- **What this task involves**:
Starting at the line below that contains "不与外人接，别在天一方。", print each line through the end of the records exactly as it appears.

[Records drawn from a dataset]
####################
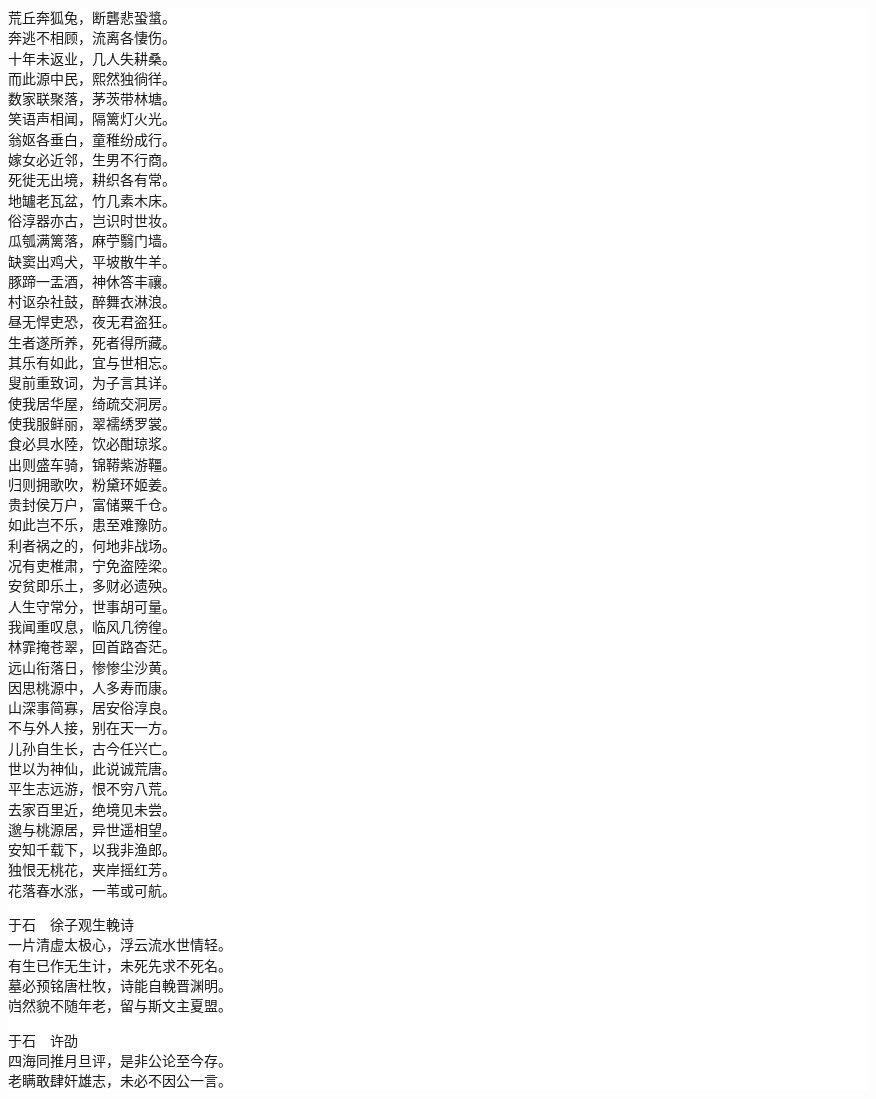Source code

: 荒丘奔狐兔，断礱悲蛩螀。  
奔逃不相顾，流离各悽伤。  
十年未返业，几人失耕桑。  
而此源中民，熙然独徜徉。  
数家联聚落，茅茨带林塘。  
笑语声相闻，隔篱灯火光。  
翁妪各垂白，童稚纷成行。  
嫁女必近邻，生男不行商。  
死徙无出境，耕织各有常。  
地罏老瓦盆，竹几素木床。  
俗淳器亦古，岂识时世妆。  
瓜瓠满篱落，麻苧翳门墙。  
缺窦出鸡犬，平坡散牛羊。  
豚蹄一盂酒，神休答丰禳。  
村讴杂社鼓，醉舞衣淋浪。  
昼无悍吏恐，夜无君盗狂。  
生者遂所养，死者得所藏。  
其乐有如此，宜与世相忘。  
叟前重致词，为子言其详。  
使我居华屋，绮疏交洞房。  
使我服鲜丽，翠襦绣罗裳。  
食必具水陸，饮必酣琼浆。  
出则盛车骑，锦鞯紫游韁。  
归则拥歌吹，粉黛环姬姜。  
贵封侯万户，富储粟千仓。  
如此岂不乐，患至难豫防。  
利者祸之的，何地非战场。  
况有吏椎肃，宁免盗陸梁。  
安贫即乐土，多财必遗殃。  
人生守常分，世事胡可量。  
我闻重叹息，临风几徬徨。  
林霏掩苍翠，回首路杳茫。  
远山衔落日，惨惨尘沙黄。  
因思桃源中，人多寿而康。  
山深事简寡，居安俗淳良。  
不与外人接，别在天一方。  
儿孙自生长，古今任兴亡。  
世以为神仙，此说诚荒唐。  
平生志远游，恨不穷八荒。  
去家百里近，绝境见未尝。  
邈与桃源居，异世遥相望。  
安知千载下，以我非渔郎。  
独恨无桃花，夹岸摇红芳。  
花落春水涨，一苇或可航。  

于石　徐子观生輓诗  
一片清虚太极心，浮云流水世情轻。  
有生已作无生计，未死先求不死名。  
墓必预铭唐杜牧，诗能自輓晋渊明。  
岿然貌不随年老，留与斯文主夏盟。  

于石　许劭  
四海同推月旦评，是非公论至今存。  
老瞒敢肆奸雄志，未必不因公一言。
####################
- **Result**:
不与外人接，别在天一方。  
儿孙自生长，古今任兴亡。  
世以为神仙，此说诚荒唐。  
平生志远游，恨不穷八荒。  
去家百里近，绝境见未尝。  
邈与桃源居，异世遥相望。  
安知千载下，以我非渔郎。  
独恨无桃花，夹岸摇红芳。  
花落春水涨，一苇或可航。  

于石　徐子观生輓诗  
一片清虚太极心，浮云流水世情轻。  
有生已作无生计，未死先求不死名。  
墓必预铭唐杜牧，诗能自輓晋渊明。  
岿然貌不随年老，留与斯文主夏盟。  

于石　许劭  
四海同推月旦评，是非公论至今存。  
老瞒敢肆奸雄志，未必不因公一言。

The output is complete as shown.